Dentro das salas onde acontecia aquela cerimônia, a luz das velas e das candeias era bem fraca para ajudar na farsa. Aquela mulher estranha permanecia calada, mas foi indagada por uma das mulheres soabre as suas roupas escuras naquela festa Ela respondeu que tinha vindo da roça e não teve tempo para fazer uma roupa nova, pois tinha ficado viúva há pouco tempo e então estava usando a sua melhor roupa.

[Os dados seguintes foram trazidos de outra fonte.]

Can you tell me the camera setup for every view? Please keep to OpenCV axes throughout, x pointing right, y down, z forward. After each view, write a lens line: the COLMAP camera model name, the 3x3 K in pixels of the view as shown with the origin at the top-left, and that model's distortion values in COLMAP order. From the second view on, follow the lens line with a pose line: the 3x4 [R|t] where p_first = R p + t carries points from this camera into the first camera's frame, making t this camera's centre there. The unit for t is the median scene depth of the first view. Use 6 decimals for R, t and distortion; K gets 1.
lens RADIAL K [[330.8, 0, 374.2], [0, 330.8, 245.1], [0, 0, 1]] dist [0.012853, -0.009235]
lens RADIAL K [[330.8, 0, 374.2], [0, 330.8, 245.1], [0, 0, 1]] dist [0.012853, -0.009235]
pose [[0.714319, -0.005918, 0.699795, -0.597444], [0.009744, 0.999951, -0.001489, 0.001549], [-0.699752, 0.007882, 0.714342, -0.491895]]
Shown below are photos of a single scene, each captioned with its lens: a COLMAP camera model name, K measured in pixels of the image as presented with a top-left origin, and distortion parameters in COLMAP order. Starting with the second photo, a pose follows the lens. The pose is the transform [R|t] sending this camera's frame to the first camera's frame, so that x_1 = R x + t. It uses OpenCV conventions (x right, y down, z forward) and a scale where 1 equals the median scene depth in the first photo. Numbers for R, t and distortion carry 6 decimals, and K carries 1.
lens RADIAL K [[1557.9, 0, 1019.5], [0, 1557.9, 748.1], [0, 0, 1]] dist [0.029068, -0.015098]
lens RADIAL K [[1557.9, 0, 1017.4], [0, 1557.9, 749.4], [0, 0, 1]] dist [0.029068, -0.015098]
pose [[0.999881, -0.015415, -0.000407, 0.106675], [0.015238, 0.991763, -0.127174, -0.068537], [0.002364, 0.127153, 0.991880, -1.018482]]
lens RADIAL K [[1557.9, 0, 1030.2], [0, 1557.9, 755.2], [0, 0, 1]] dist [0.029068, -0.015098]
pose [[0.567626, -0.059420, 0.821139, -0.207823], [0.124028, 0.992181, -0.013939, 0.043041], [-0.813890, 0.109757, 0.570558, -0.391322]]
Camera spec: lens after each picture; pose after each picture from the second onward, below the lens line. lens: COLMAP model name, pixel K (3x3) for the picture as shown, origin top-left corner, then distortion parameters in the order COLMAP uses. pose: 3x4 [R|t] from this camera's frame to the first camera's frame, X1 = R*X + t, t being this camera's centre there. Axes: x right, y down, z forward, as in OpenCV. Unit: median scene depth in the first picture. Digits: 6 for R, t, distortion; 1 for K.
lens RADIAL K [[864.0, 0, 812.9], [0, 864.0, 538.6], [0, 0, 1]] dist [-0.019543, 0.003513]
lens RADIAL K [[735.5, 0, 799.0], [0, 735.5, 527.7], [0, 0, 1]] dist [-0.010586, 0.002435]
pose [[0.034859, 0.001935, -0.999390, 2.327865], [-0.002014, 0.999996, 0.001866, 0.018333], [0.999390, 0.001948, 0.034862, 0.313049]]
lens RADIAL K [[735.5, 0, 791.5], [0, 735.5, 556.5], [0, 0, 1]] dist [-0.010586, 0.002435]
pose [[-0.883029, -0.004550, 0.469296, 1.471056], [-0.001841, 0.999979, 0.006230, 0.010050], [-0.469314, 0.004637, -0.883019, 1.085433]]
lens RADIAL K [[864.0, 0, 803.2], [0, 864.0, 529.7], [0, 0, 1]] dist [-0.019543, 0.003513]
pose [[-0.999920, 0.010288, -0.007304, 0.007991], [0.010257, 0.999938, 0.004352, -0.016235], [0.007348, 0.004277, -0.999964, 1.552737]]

Aquela mulher na verdade era um homem e se chamava Vicente. Ele tinha vindo a morar em Catalão oriundo de Vila Boa depois de um grande atrito familiar entre ele e a mulher do Presidente da Província, pois ele era irmão da mesma por parte de pai, situação que ela sempre negara. Devido as humilhações que ela o fez passar, ele jurou matá-la e aquele momento era ímpar na sua vida para cumprir a promessa.
Debaixo das saias que usava, escondia um punhal, que tirou e escondeu entre as flores. Ao chegar a sua vez de fazer os cumprimentos, ele rapidamente esfrega as flores no peito da mulher e ao mesmo tempo penetra o punhal que estava escondido entre as flores no coração da mesma, matando-a imediatamente.
Quando ele se prepara fugir, o corpo da assassinada cai e na queda a mantilha que cobria o seu rosto o descobre e alguém grita: é a comadre Zefa! Um silêncio se fez. Vicente, tirando a roupa de mulher, viu que tinha matado sua própria esposa e solta um grito: É a minha mulher! Eu sou inocente….. eu sou inocente!